Sungguh di negara-negara lain, bila ada masalah yang terjadi dalalam kepemimpinan seseorang pejabat, maka pejabat yang bersangkutan akan dengan penuh tanggungjawab mundur dari jabatannya. Hal ini karena mengaku atas kelalaian dan ketidakmampuannya dalam mengatasi masalah yang dihadapi. Sehingga bentuk akuntabilitasnya adalah mundur.
Dan apa iya? Dinas bekerja karena stelah didorong paksa oleh para politisi? Apa buktinya? Bukankah sebelum dan sesudah ada para politisi itu bertugas, mereka para birokrasi tetap bekerja menjalankan tupoksi nya, meski sering tidak efektif atau juga cenderung terlalu birokratik, dan hasilnya tidak sesuai yg diharapkan, namun mereka tetap bekerja. Karena mereka bertanggung jawab pada tupoksi dan perlunya menyerap anggaran.

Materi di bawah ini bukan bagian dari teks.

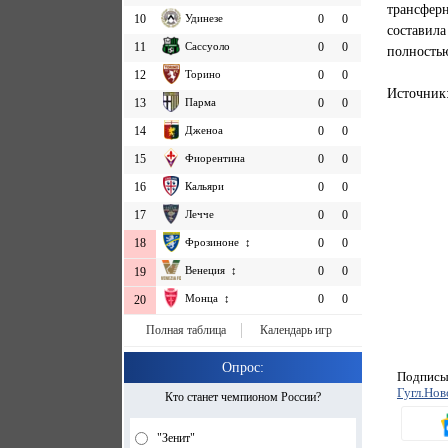
трансфер
10
Удинезе
0
0
составил
11
Сассуоло
0
0
полностью
12
Торино
0
0
Источник:
13
Парма
0
0
14
Дженоа
0
0
15
Фиорентина
0
0
16
Кальяри
0
0
17
Лечче
0
0
18
Фрозиноне ↕
0
0
Венеция ↕
0
0
19
Монца ↕
0
0
20
Полная таблица
Календарь игр
Опрос:
Подписыв
Гугл.Нов
Кто станет чемпионом России?
"Зенит"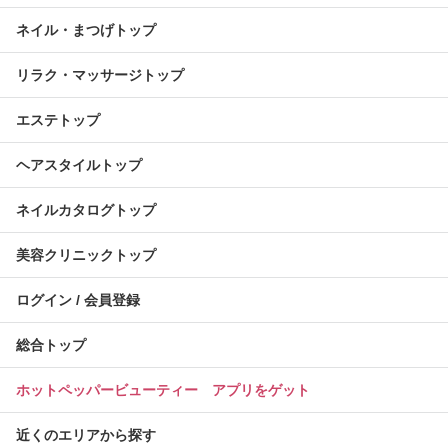
ネイル・まつげトップ
リラク・マッサージトップ
エステトップ
ヘアスタイルトップ
ネイルカタログトップ
美容クリニックトップ
ログイン / 会員登録
総合トップ
ホットペッパービューティー アプリをゲット
近くのエリアから探す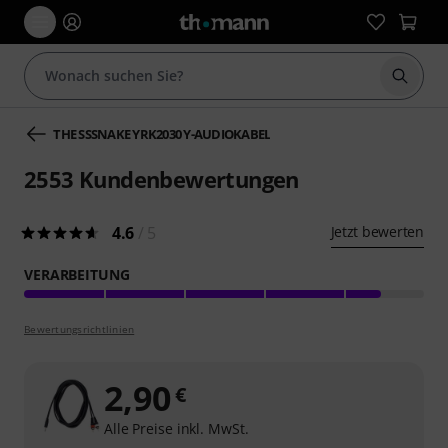
Suche 
THE SSSNAKE YRK2030 Y-AUDIOKABEL
2553
Kundenbewertungen
4.6
/ 5
Jetzt bewerten
VERARBEITUNG
Bewertungsrichtlinien
2,90
€
Alle Preise inkl. MwSt.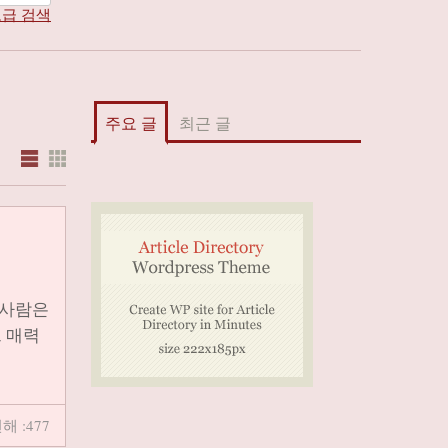
급 검색
주요 글
최근 글
 사람은
 매력
해 :477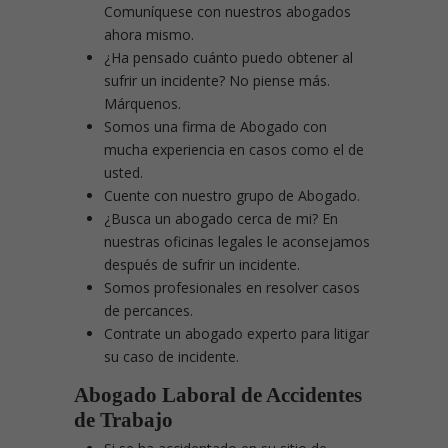
Comuníquese con nuestros abogados
ahora mismo.
¿Ha pensado cuánto puedo obtener al
sufrir un incidente? No piense más.
Márquenos.
Somos una firma de Abogado con
mucha experiencia en casos como el de
usted.
Cuente con nuestro grupo de Abogado.
¿Busca un abogado cerca de mi? En
nuestras oficinas legales le aconsejamos
después de sufrir un incidente.
Somos profesionales en resolver casos
de percances.
Contrate un abogado experto para litigar
su caso de incidente.
Abogado Laboral de Accidentes
de Trabajo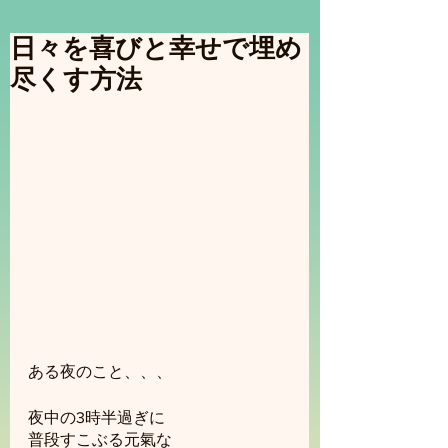
日々を喜びと幸せで埋め
尽くす方法
ある夜のこと、、、
夜中の3時半過ぎに
普段すこぶる元氣な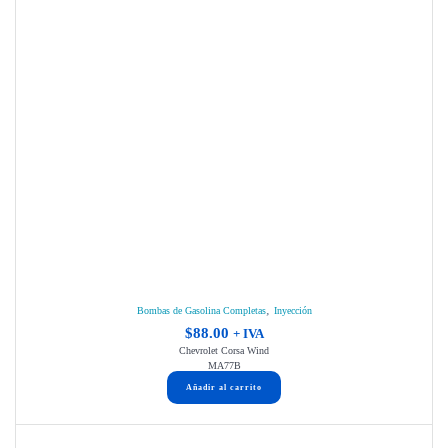
,
Bombas de Gasolina Completas
Inyección
$
88.00
+ IVA
Chevrolet Corsa Wind
MA77B
Añadir al carrito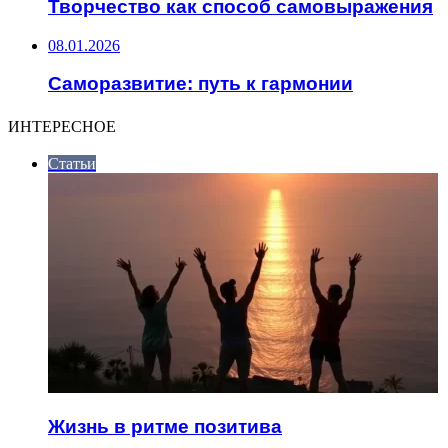
Творчество как способ самовыражения
08.01.2026
Саморазвитие: путь к гармонии
ИНТЕРЕСНОЕ
Статьи
Жизнь в ритме позитива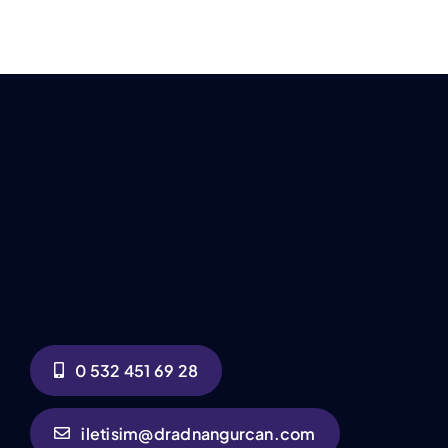
0 532 451 69 28
iletisim@dradnangurcan.com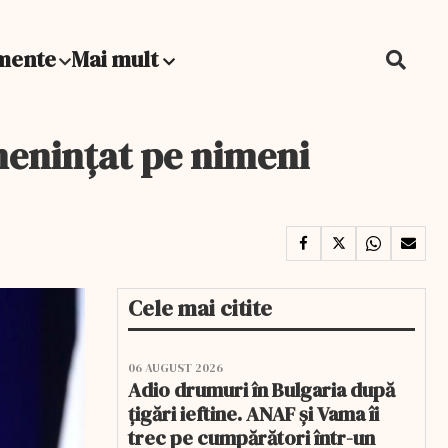
mente
Mai mult
menințat pe nimeni
Cele mai citite
06 AUGUST 2026
Adio drumuri în Bulgaria după
țigări ieftine. ANAF și Vama îi
trec pe cumpărători într-un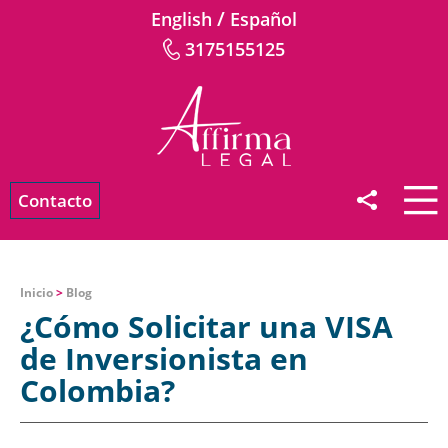
/
English
Español
3175155125
Contacto
Inicio
>
Blog
¿Cómo Solicitar una VISA
de Inversionista en
Colombia?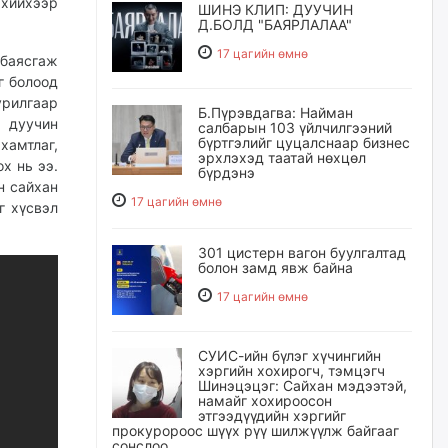
 хийхээр
ШИНЭ КЛИП: ДУУЧИН
Д.БОЛД "БАЯРЛАЛАА"
17 цагийн өмнө
 баясгаж
г болоод
урилгаар
Б.Пүрэвдагва: Найман
, дуучин
салбарын 103 үйлчилгээний
бүртгэлийг цуцалснаар бизнес
хамтлаг,
эрхлэхэд таатай нөхцөл
х нь ээ.
бүрдэнэ
н сайхан
17 цагийн өмнө
г хүсвэл
301 цистерн вагон буулгалтад
болон замд явж байна
17 цагийн өмнө
СУИС-ийн бүлэг хүчингийн
хэргийн хохирогч, тэмцэгч
Шинэцэцэг: Сайхан мэдээтэй,
намайг хохироосон
этгээдүүдийн хэргийг
прокуророос шүүх рүү шилжүүлж байгааг
сонслоо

Jadi, kalo ada politisi yang menklaim bahwa dinas bekerja karena berkat tekanannya, dipastikan itu hanya klaim. Dan untuk menggiring opini agar publik percaya dengan yang dilakukannya. Padahal statemennya hanya menjadi startegi politik agar publik diam ditengah melemahnya kepercayaan publik kepada politik.
Serba Manuver
Bagi politisi boleh jadi tidak ada jeda kerja untuk pemenangan partainya. Bagi mereka kapanpun dmana pun semuanya dilakukan untuk pemenangan politik. Lebih lagi jelang Pemilu 2024, tentu saja bukan waktu yang lama. Sisa kerja 2.5 tahun lagi, untuk bisa kembali berkuasa. Publik harus direkayasa dan digiring sehingga mereka tetap percaya kepada mereka.